Appleby’s Little Free Library

Words by:
Caroline Bingham
Featured in:
April 2016

A Lincolnshire couple, who share a love of reading, have found books also build friendships within their village.
Ian and Anita Cross, live in Appleby, North Lincolnshire, in a cottage long time readers of Lincolnshire Life will recognise. The Thatched Cottage on Paul Lane has appeared as a cover image several times during the fifty-plus-year history of the magazine. Recently they have added a purpose-built cabinet to their verge which houses the first Little Free Library in Lincolnshire.

“We are both bibliophiles,” explained Anita, “and one of the hardest tasks we had to tackle when we married in 2002 was combining our libraries, which had so many duplicate titles.

“We came across the Little Free Library idea, which began in America about six years ago, and thought that its simple philosophy of ‘Take a Book: Return a Book’ would be a great way of circulating some of our collection.”

Ian took up the story: “Part of our garage is the depository for the library but the cabinet is the public access point, always open with a selection of diverse genres and authors. We see our role as curators of the books which pass through. The cabinets you see on the Little Free Library website reflect local architecture and locations so we asked local joiner Darren Smith of Buttonswood to help us make a bespoke cabinet which would complement the location and the cottage.
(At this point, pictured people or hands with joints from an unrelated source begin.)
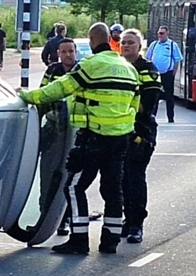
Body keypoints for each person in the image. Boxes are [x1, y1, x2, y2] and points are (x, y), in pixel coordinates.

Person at [19, 22, 140, 255]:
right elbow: (135, 104)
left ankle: (79, 239)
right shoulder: (127, 68)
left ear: (92, 41)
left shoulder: (90, 65)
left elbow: (58, 90)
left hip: (93, 137)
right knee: (113, 190)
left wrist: (26, 97)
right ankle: (110, 241)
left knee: (74, 187)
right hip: (120, 139)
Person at [119, 28, 160, 244]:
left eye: (131, 43)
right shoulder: (116, 67)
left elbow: (148, 105)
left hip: (140, 133)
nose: (126, 46)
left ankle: (136, 224)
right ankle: (125, 221)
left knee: (134, 178)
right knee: (120, 180)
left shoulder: (148, 70)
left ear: (140, 46)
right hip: (117, 132)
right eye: (123, 42)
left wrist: (120, 105)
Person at [39, 38, 79, 236]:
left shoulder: (82, 70)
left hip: (74, 131)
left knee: (71, 178)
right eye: (64, 52)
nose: (68, 55)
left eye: (71, 51)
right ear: (58, 53)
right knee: (48, 174)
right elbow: (43, 94)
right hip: (54, 129)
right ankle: (45, 217)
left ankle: (67, 218)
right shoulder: (53, 71)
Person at [146, 25, 183, 123]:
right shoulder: (153, 45)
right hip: (155, 75)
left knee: (169, 97)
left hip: (167, 74)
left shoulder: (172, 45)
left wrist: (173, 74)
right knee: (154, 96)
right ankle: (152, 116)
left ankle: (170, 118)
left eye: (162, 33)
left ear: (167, 33)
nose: (160, 35)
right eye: (159, 33)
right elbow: (148, 58)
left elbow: (177, 60)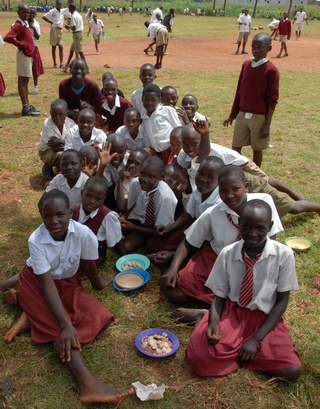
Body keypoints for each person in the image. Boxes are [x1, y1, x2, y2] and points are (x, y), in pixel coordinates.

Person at [5, 189, 134, 403]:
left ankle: (32, 318)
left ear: (71, 214)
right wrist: (65, 325)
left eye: (60, 215)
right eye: (47, 216)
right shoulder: (36, 239)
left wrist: (99, 284)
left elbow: (88, 264)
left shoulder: (84, 234)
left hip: (67, 285)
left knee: (100, 316)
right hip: (37, 285)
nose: (54, 221)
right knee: (60, 332)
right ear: (41, 216)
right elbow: (46, 286)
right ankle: (87, 385)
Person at [186, 199, 302, 382]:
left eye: (260, 228)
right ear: (239, 224)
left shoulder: (284, 254)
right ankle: (205, 318)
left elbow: (281, 302)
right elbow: (219, 295)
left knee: (291, 371)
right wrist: (214, 323)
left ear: (270, 227)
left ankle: (238, 346)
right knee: (199, 358)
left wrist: (256, 339)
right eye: (246, 226)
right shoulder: (228, 253)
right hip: (234, 313)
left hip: (265, 317)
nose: (252, 234)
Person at [161, 165, 283, 308]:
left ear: (246, 186)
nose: (229, 195)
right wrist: (173, 269)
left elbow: (272, 239)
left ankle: (207, 311)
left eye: (235, 189)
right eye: (223, 191)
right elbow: (189, 241)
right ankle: (213, 304)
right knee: (176, 295)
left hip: (253, 260)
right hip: (217, 259)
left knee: (252, 299)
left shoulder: (264, 203)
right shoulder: (213, 212)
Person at [224, 33, 279, 167]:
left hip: (258, 117)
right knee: (236, 147)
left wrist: (267, 124)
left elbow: (272, 99)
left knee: (257, 148)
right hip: (242, 114)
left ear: (269, 49)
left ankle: (257, 176)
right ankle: (236, 172)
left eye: (260, 47)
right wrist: (233, 114)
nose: (256, 50)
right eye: (253, 47)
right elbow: (239, 91)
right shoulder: (246, 64)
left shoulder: (272, 70)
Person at [119, 156, 177, 254]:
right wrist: (124, 217)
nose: (144, 179)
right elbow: (131, 205)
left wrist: (134, 228)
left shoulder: (165, 197)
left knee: (126, 247)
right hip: (137, 220)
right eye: (142, 174)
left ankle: (136, 238)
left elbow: (160, 231)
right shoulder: (135, 183)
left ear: (161, 177)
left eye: (151, 177)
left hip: (152, 229)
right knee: (112, 226)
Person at [72, 176, 124, 264]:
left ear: (103, 200)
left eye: (97, 199)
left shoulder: (107, 216)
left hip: (95, 253)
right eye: (88, 196)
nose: (91, 201)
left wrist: (124, 257)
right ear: (82, 193)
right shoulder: (74, 211)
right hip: (75, 248)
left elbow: (117, 237)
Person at [4, 3, 41, 116]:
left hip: (28, 54)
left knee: (25, 80)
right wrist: (21, 44)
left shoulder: (24, 23)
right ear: (18, 13)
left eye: (28, 12)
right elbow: (7, 37)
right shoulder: (18, 24)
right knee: (22, 80)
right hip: (24, 55)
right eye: (24, 12)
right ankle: (25, 108)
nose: (26, 14)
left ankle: (27, 104)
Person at [141, 84, 181, 164]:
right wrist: (149, 147)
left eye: (153, 100)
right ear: (142, 99)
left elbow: (178, 128)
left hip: (171, 150)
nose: (149, 103)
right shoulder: (144, 119)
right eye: (146, 100)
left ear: (159, 100)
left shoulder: (167, 111)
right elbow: (147, 137)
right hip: (157, 153)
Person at [37, 99, 76, 180]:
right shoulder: (48, 124)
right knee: (66, 155)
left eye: (61, 114)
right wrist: (69, 146)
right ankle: (48, 166)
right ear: (50, 113)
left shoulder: (71, 123)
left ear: (67, 113)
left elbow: (74, 140)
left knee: (70, 154)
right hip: (47, 151)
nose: (57, 117)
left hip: (62, 149)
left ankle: (60, 167)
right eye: (54, 114)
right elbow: (54, 147)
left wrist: (61, 142)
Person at [59, 59, 102, 123]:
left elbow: (99, 109)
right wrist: (70, 112)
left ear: (87, 71)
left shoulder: (93, 87)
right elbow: (62, 106)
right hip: (69, 120)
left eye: (82, 69)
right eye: (75, 68)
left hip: (88, 120)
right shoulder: (64, 85)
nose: (79, 71)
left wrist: (90, 107)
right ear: (70, 70)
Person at [115, 148, 149, 213]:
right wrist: (120, 181)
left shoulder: (148, 182)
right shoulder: (123, 182)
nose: (131, 165)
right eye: (130, 161)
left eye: (137, 164)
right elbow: (121, 207)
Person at [42, 0, 70, 68]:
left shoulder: (63, 11)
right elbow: (44, 17)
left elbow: (70, 6)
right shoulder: (53, 11)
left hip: (60, 30)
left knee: (61, 46)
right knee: (54, 46)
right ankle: (55, 63)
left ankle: (61, 63)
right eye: (58, 4)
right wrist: (51, 22)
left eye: (61, 4)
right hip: (54, 29)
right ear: (56, 4)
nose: (59, 5)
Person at [63, 3, 86, 72]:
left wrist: (68, 27)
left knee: (80, 51)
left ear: (71, 9)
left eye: (69, 8)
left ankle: (86, 68)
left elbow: (74, 27)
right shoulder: (79, 15)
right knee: (71, 50)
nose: (69, 10)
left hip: (76, 34)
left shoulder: (74, 16)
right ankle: (66, 66)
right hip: (79, 33)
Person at [28, 7, 44, 95]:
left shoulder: (36, 24)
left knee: (35, 67)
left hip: (34, 46)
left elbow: (38, 37)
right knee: (26, 67)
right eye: (30, 13)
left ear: (35, 15)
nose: (32, 15)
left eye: (33, 13)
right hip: (26, 46)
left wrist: (33, 28)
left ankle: (35, 86)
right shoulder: (24, 22)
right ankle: (25, 85)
Winterton and District Lions Club were kind enough to fund the build for us.”

Ian and Anita did consider thatching the roof of the cabinet but in the end they kept to the black and white colour scheme, side balconies to hold pots of flowers and glass on three sides to help visibility of the fifty or so books it can accommodate.

“We initially contacted publishers and local supermarkets to see if they would donate any books. Some publishers agreed straight away while Tesco and Waitrose gave vouchers for us to spend in the book section of their stores. By far the largest contribution of books has been made by local people though. We had an official opening at the end of February and the take up and support we have received has been wonderful.”
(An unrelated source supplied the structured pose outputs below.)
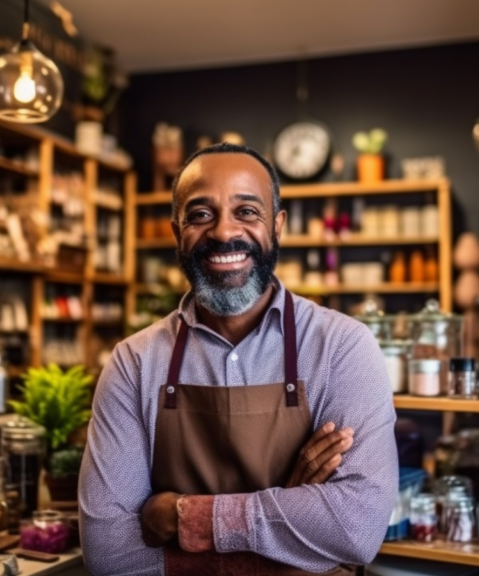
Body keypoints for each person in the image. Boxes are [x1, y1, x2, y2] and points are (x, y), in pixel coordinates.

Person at [79, 142, 400, 575]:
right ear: (177, 232)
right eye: (200, 214)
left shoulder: (342, 347)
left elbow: (355, 529)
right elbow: (110, 555)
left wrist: (185, 516)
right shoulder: (133, 364)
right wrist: (291, 512)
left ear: (278, 226)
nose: (223, 232)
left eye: (247, 211)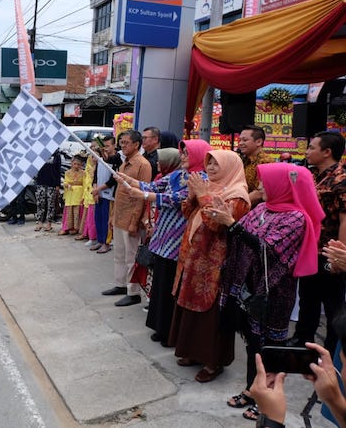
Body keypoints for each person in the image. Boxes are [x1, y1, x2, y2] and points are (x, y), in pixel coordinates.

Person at [214, 162, 323, 420]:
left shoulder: (296, 218)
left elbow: (268, 250)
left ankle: (269, 399)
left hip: (275, 293)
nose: (260, 186)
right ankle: (254, 390)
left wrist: (232, 224)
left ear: (282, 186)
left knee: (271, 348)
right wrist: (226, 222)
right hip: (250, 289)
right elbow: (240, 238)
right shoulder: (262, 208)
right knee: (253, 344)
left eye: (265, 181)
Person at [118, 141, 211, 346]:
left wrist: (144, 195)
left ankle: (170, 331)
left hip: (179, 240)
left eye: (187, 153)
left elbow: (177, 199)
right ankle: (160, 327)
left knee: (170, 286)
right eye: (182, 153)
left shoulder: (201, 178)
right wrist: (126, 180)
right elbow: (153, 186)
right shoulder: (178, 174)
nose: (184, 156)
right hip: (162, 236)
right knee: (160, 284)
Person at [169, 149, 250, 383]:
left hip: (215, 264)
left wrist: (203, 194)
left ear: (230, 167)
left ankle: (213, 363)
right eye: (209, 164)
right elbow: (188, 213)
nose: (211, 169)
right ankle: (193, 353)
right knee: (190, 306)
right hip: (194, 257)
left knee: (210, 313)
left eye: (216, 165)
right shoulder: (211, 187)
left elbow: (216, 225)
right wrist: (194, 195)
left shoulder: (237, 195)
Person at [288, 131, 346, 355]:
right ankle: (303, 338)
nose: (307, 152)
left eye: (312, 147)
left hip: (328, 251)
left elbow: (344, 220)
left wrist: (338, 255)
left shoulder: (340, 179)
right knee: (308, 297)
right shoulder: (311, 175)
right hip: (309, 248)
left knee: (332, 303)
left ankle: (333, 348)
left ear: (327, 152)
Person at [101, 130, 152, 306]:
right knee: (119, 254)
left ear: (136, 144)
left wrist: (134, 222)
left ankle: (134, 291)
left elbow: (142, 196)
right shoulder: (125, 163)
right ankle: (120, 284)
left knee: (131, 257)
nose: (122, 146)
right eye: (121, 143)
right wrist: (113, 215)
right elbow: (120, 193)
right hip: (119, 216)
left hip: (131, 218)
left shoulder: (142, 165)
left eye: (125, 143)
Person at [89, 136, 117, 253]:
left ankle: (107, 242)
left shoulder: (116, 159)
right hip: (99, 194)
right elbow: (95, 176)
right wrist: (95, 189)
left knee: (107, 220)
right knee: (98, 219)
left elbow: (112, 181)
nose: (105, 149)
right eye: (103, 146)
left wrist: (99, 189)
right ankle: (100, 240)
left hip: (109, 195)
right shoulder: (100, 159)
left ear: (114, 146)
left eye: (107, 146)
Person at [239, 125, 274, 206]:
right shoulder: (244, 159)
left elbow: (259, 193)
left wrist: (238, 206)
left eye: (245, 140)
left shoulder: (265, 162)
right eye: (240, 140)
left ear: (259, 142)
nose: (240, 143)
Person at [34, 149, 62, 232]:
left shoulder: (57, 155)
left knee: (51, 204)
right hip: (41, 182)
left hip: (52, 183)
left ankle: (49, 223)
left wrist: (57, 184)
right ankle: (39, 222)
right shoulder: (40, 152)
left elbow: (58, 170)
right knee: (40, 203)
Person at [59, 155, 86, 235]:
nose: (76, 166)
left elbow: (85, 185)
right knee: (69, 211)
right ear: (71, 163)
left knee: (77, 211)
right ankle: (67, 227)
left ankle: (76, 228)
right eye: (75, 164)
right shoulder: (67, 172)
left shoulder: (83, 173)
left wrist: (84, 196)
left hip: (79, 194)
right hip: (70, 194)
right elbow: (65, 182)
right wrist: (67, 184)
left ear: (81, 165)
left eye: (78, 164)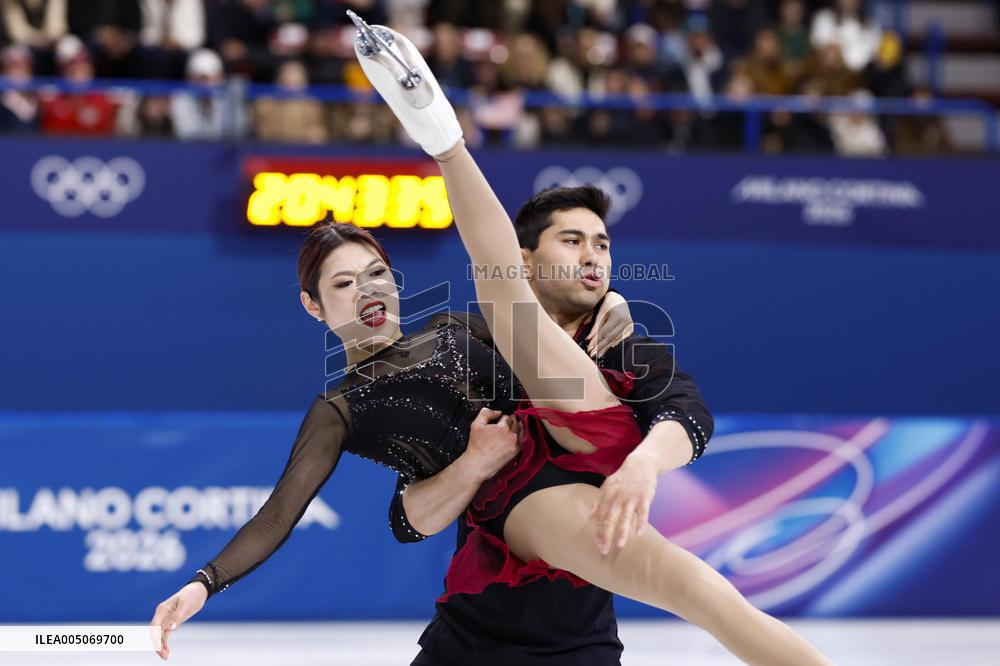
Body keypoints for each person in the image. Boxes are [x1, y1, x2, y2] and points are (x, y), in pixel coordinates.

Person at [150, 18, 834, 666]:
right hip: (524, 500)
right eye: (344, 284)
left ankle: (444, 138)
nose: (370, 290)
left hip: (583, 423)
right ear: (313, 306)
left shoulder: (455, 330)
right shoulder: (340, 407)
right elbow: (282, 513)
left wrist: (600, 316)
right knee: (697, 592)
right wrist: (203, 585)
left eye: (378, 273)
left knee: (501, 290)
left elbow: (534, 313)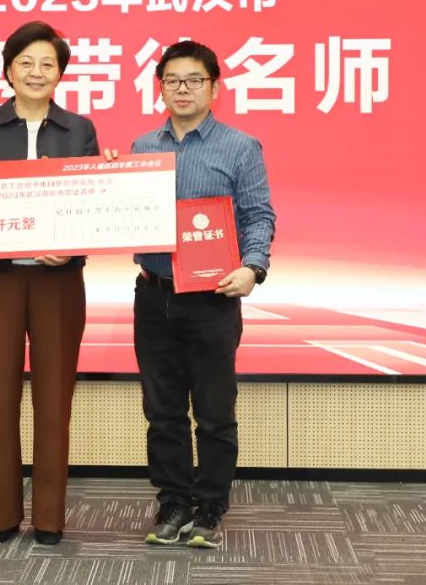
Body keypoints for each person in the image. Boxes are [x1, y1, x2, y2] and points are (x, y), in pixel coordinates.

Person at [0, 21, 114, 546]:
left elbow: (92, 207)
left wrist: (73, 247)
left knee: (55, 396)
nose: (37, 73)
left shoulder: (80, 130)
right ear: (8, 70)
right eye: (26, 63)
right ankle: (1, 513)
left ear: (60, 74)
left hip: (57, 281)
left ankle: (49, 517)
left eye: (48, 64)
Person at [130, 40, 276, 549]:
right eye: (172, 80)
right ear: (160, 87)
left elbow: (258, 215)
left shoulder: (241, 146)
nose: (183, 89)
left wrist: (253, 268)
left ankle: (210, 507)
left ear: (214, 86)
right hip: (154, 296)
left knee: (214, 412)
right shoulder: (142, 148)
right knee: (162, 410)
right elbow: (125, 214)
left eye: (194, 79)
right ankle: (173, 503)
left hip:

Anita went on the say: “Appleby used to have a reading room, a small building between the cottage and the Old Methodist Church. I have often thought how magical it would be to try to reinstate a location where people can come together to read and talk about books. That is perhaps for the future but what the Little Free Library has done is stimulate interest in reading and we have met and made friends with fellow village residents we had never seen, let alone spoken to before.”
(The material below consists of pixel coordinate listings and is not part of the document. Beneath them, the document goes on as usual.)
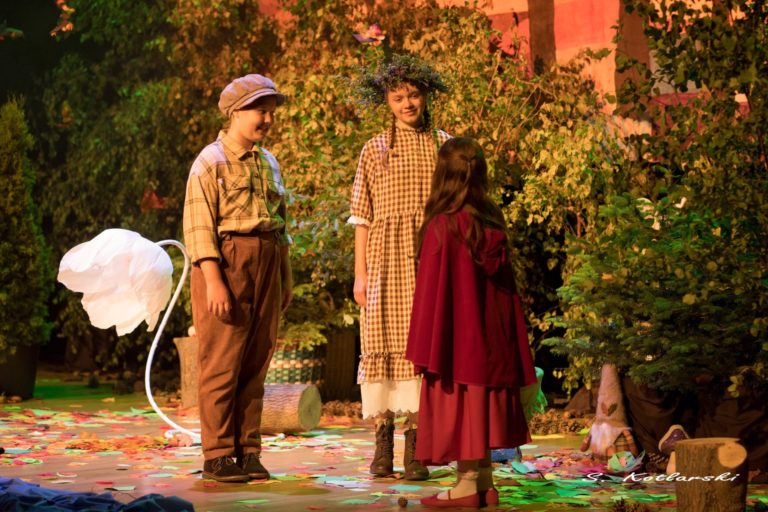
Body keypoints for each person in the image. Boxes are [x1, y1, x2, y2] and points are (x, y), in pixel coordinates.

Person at [406, 138, 537, 508]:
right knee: (480, 406)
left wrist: (425, 347)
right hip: (492, 347)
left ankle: (465, 486)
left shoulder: (443, 226)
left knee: (463, 406)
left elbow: (431, 296)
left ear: (443, 176)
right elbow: (507, 297)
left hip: (456, 344)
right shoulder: (492, 223)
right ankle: (484, 482)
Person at [183, 74, 293, 483]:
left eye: (270, 111)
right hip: (229, 261)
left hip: (267, 259)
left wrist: (285, 274)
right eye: (260, 110)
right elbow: (199, 227)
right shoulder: (210, 161)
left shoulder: (269, 162)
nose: (267, 119)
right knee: (222, 360)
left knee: (256, 361)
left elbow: (281, 222)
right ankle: (218, 453)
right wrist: (214, 280)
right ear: (235, 113)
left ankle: (248, 450)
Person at [348, 53, 450, 480]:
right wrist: (360, 274)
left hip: (429, 256)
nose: (407, 103)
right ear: (386, 102)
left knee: (420, 346)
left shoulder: (443, 144)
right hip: (384, 261)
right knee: (383, 339)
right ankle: (383, 443)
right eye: (397, 97)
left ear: (425, 95)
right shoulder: (375, 149)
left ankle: (416, 450)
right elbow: (362, 215)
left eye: (413, 95)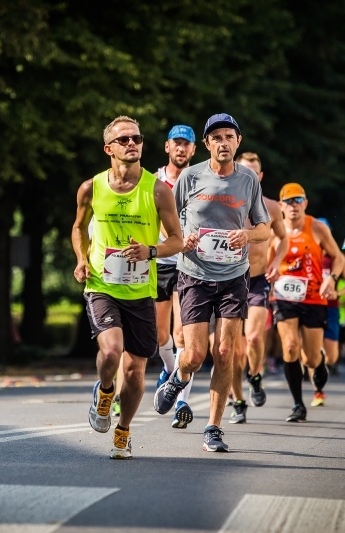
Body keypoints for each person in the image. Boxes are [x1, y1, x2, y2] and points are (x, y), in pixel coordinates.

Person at [154, 113, 270, 452]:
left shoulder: (249, 180)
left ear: (238, 142)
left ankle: (214, 427)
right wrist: (182, 238)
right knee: (193, 354)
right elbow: (167, 223)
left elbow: (265, 229)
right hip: (194, 274)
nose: (223, 142)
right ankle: (179, 377)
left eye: (228, 136)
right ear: (206, 144)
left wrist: (246, 234)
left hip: (234, 275)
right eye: (216, 137)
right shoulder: (190, 177)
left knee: (225, 351)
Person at [72, 115, 183, 459]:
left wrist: (150, 251)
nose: (132, 143)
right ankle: (105, 393)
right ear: (109, 148)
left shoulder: (158, 189)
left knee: (135, 371)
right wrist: (80, 258)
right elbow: (78, 228)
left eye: (136, 138)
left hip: (140, 291)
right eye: (123, 140)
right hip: (101, 283)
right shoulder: (91, 187)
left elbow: (177, 241)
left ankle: (123, 430)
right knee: (111, 350)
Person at [268, 184, 345, 421]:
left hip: (314, 298)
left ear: (305, 203)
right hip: (284, 297)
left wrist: (331, 279)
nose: (293, 205)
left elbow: (338, 258)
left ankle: (319, 365)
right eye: (288, 201)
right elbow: (267, 264)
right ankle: (298, 404)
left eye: (298, 200)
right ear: (280, 206)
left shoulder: (318, 228)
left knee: (310, 358)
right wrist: (270, 276)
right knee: (290, 346)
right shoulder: (274, 232)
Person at [227, 152, 287, 424]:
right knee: (230, 349)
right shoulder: (227, 202)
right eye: (245, 170)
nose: (250, 176)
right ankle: (238, 400)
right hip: (229, 279)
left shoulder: (272, 207)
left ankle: (255, 374)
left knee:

The couple do have plenty of ideas to further promote literacy in Appleby, some explained with a great sense of fun. “We intend to introduce a mobile version of the library; we have an old tea trolley in the garage which will be ideal for wheeling a selection of books to the housebound residents of the bungalows. There is also scope for themed weeks and events.”

Appleby Little Free Library is number 35501 affiliated to the organisation but already since the beginning of the year, worldwide, that number has risen to more than 36,000. It cannot be too long before this inexpensive and self-sustaining idea is adopted elsewhere in the county.